With Fed Chairman Jerome Powell set to speak on Friday, however, a peaking Delta outbreak may give Powell reason to accelerate his taper timeline – something that’s likely to crunch stocks via the discounting of share prices.
But discounting is just one of three ways that tapering will impact equities. Tapering causes real rates to move higher, too, intensifying the amount that share prices are discounted.
And perhaps the most underreported effect of tapering has to do with interest rate volatility that arises when the Fed reduces its mortgage purchases. When the Fed buys mortgages, it suppresses mortgage prepayment risk. The Fed doesn’t hedge against prepayment risk because of this.
The private sector, on the other hand, certainly needs to. The hedging of prepayment risk causes interest rate volatility to jump, forcing equity volatility higher as well.
The result is a massive risk-off shock (aka selling) as investors rush to limit their exposure to equities. That doesn’t include the implicit quantitative tightening (QT) that will arise from the lifting of the US debt ceiling in October or November, which should only cause bulls to clamp down more.

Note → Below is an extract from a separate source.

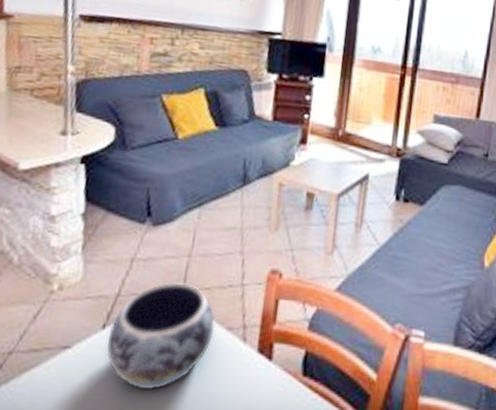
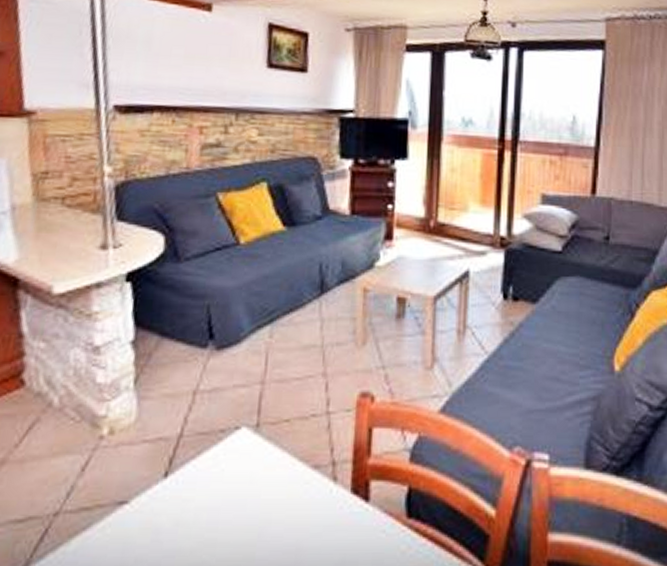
decorative bowl: present [106,282,215,391] -> none [170,416,299,548]

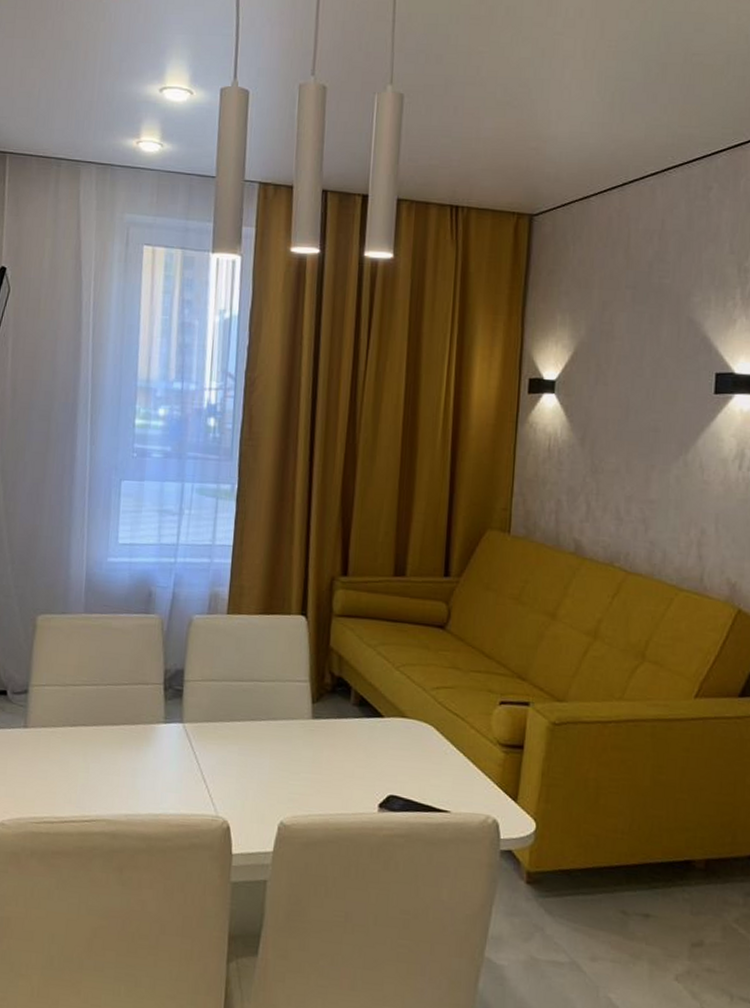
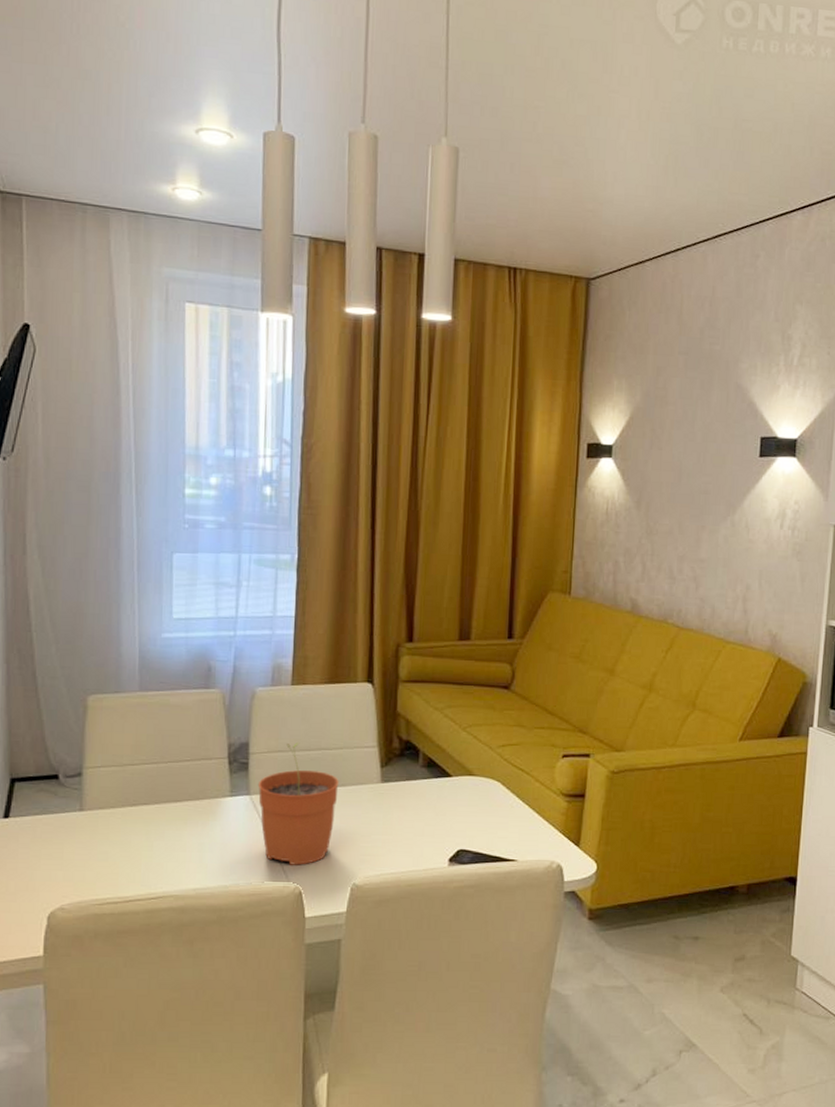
plant pot: none [191,672,270,799] -> present [257,743,339,865]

Ironside Macroeconomics Managing Partner Barry Knapp believes tapering will knock the S&P down by anywhere from 10%-12% when it eventually hits, which is an interesting prediction given where that would take the market.
A 10% drop would send the S&P right down to the May Low at around 4,050.00. It’s a level of key support that could very well serve as a recovery “launchpad” in the weeks that follow. On the other hand, the market could also plunge even lower.
The last time stocks endured QT was back in late 2018. Powell initiated QT in September of that year and the S&P sunk 20% over the next three months.
These days, the market has only grown more dependent on quantitative easing (QE). Tapering QE could have a far worse effect as a result when Powell decides it’s time to eventually scale back purchases.